● WORK INSTRUCTION
Find every line below where the string "that" shows up, and copy those lines.

☆ ☆ ☆ ☆ ☆ ☆ ☆

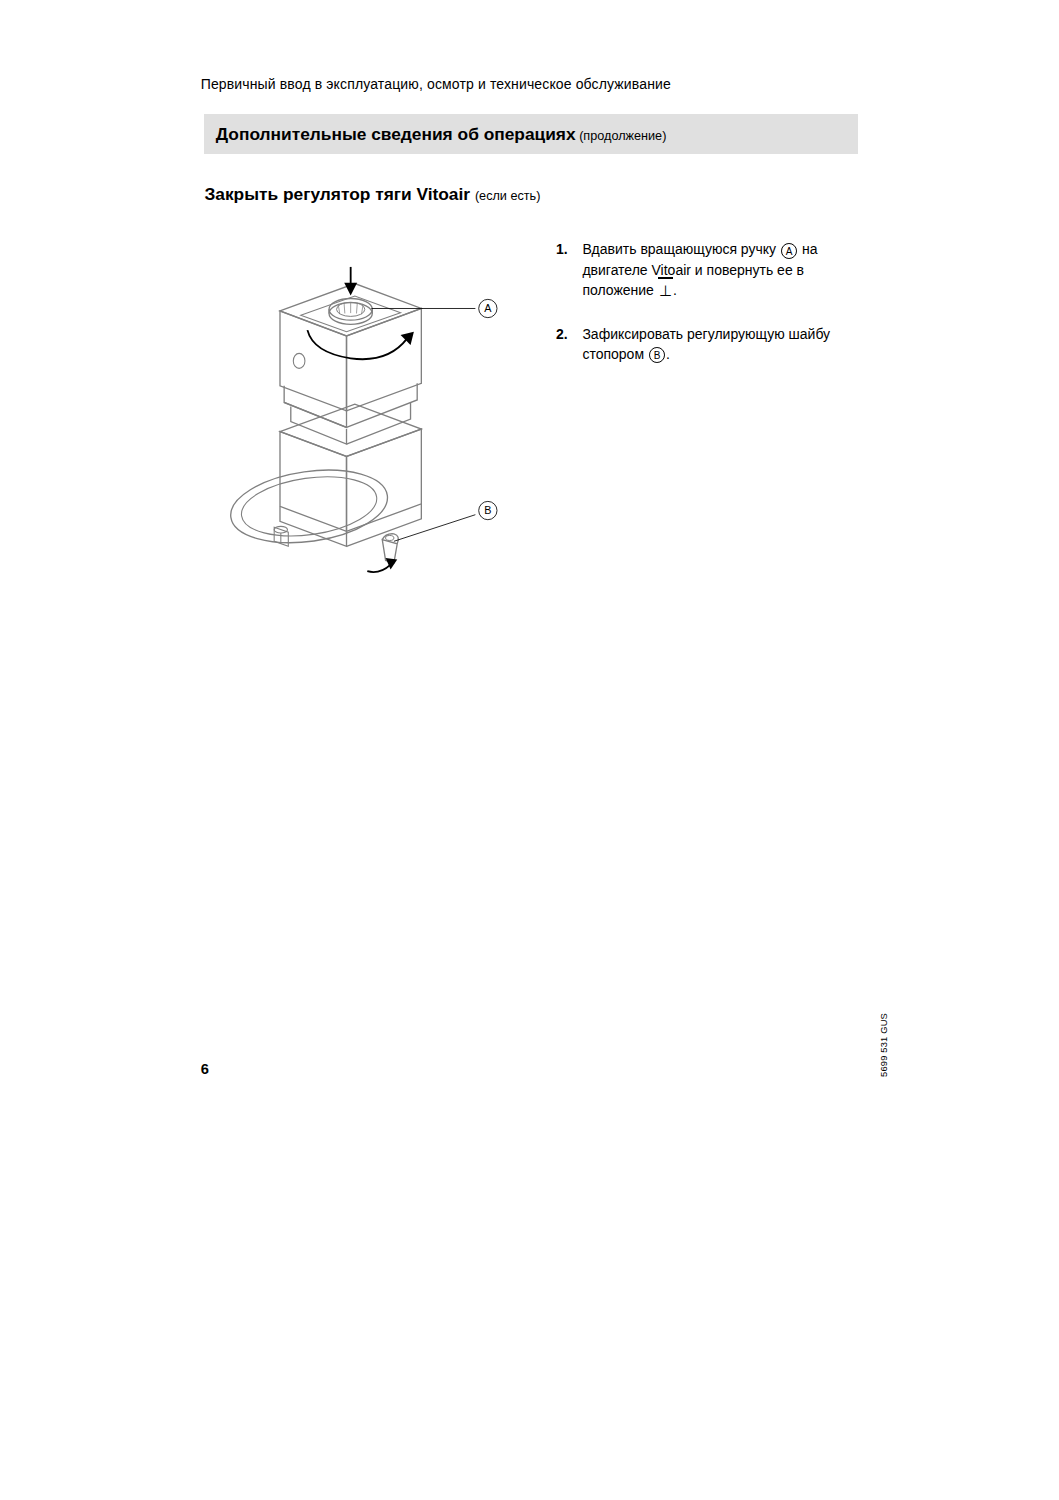Первичный ввод в эксплуатацию, осмотр и техническое обслуживание
Дополнительные сведения об операциях
(продолжение)
Закрыть регулятор тяги Vitoair (если есть)
A B
Вдавить вращающуюся ручку A на двигателе Vitoair и повернуть ее в положение ⊥.
Зафиксировать регулирующую шайбу стопором B.
6
5699 531 GUS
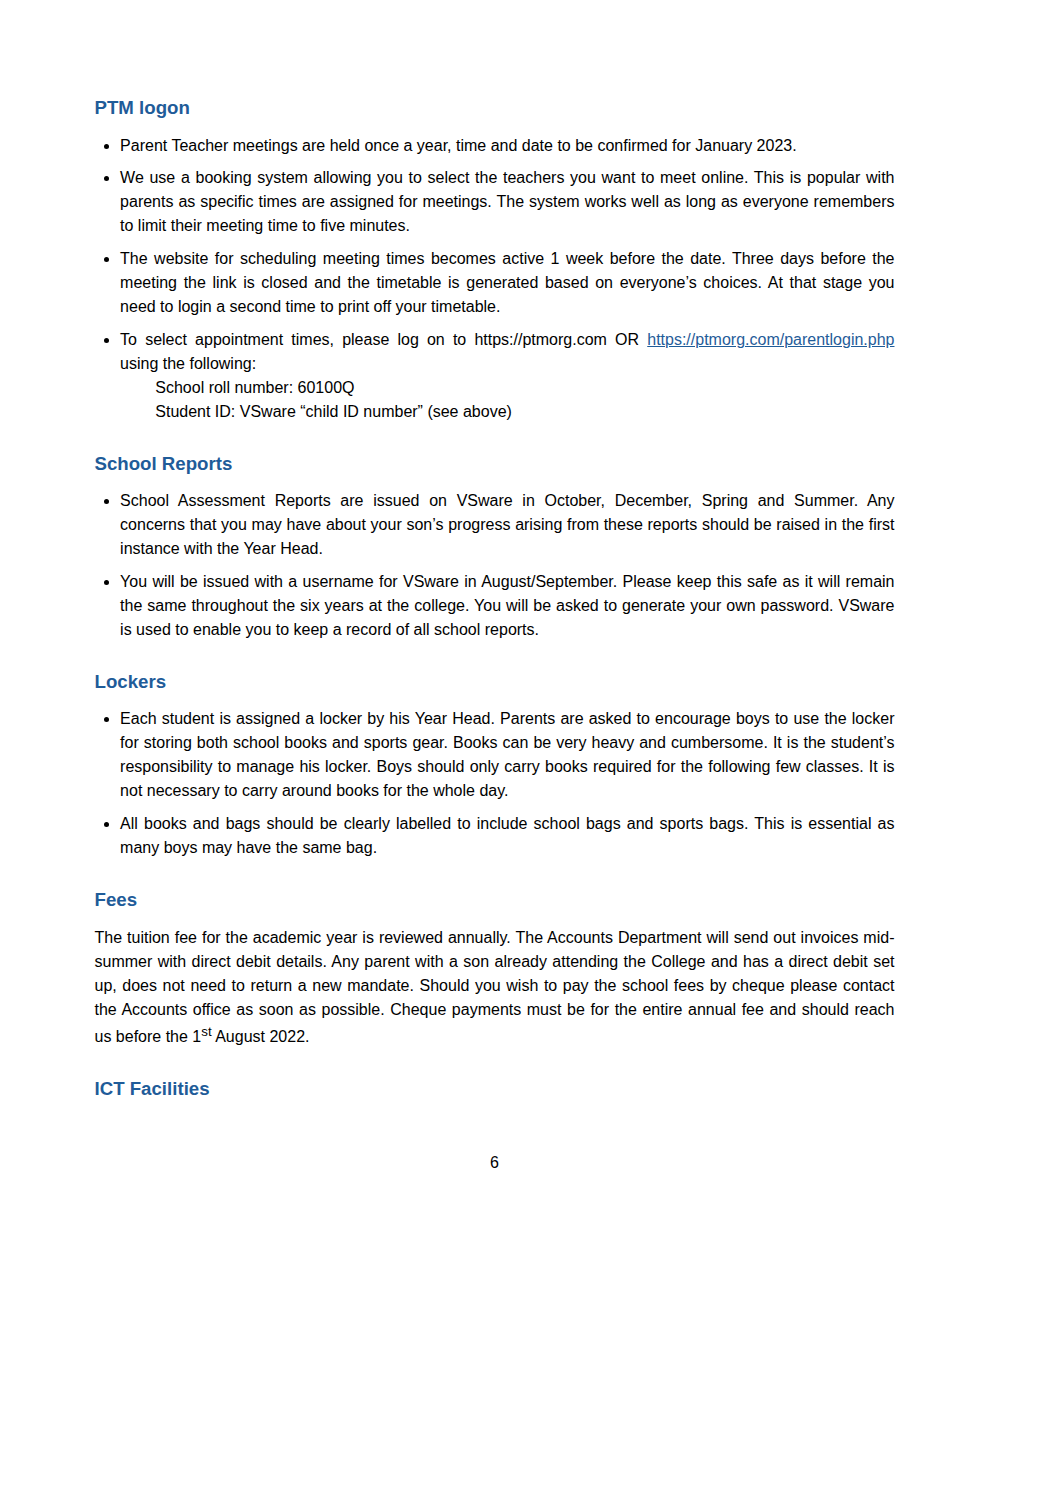PTM logon
Parent Teacher meetings are held once a year, time and date to be confirmed for January 2023.
We use a booking system allowing you to select the teachers you want to meet online. This is popular with parents as specific times are assigned for meetings. The system works well as long as everyone remembers to limit their meeting time to five minutes.
The website for scheduling meeting times becomes active 1 week before the date. Three days before the meeting the link is closed and the timetable is generated based on everyone’s choices. At that stage you need to login a second time to print off your timetable.
To select appointment times, please log on to https://ptmorg.com OR https://ptmorg.com/parentlogin.php using the following:
School roll number: 60100Q
Student ID: VSware “child ID number” (see above)
School Reports
School Assessment Reports are issued on VSware in October, December, Spring and Summer. Any concerns that you may have about your son’s progress arising from these reports should be raised in the first instance with the Year Head.
You will be issued with a username for VSware in August/September. Please keep this safe as it will remain the same throughout the six years at the college. You will be asked to generate your own password. VSware is used to enable you to keep a record of all school reports.
Lockers
Each student is assigned a locker by his Year Head. Parents are asked to encourage boys to use the locker for storing both school books and sports gear. Books can be very heavy and cumbersome. It is the student’s responsibility to manage his locker. Boys should only carry books required for the following few classes. It is not necessary to carry around books for the whole day.
All books and bags should be clearly labelled to include school bags and sports bags. This is essential as many boys may have the same bag.
Fees
The tuition fee for the academic year is reviewed annually. The Accounts Department will send out invoices mid-summer with direct debit details. Any parent with a son already attending the College and has a direct debit set up, does not need to return a new mandate. Should you wish to pay the school fees by cheque please contact the Accounts office as soon as possible. Cheque payments must be for the entire annual fee and should reach us before the 1st August 2022.
ICT Facilities
6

☆ ☆ ☆ ☆ ☆ ☆ ☆

● WRITTEN SOLUTION
The website for scheduling meeting times becomes active 1 week before the date. Three days before the meeting the link is closed and the timetable is generated based on everyone’s choices. At that stage you need to login a second time to print off your timetable.
School Assessment Reports are issued on VSware in October, December, Spring and Summer. Any concerns that you may have about your son’s progress arising from these reports should be raised in the first instance with the Year Head.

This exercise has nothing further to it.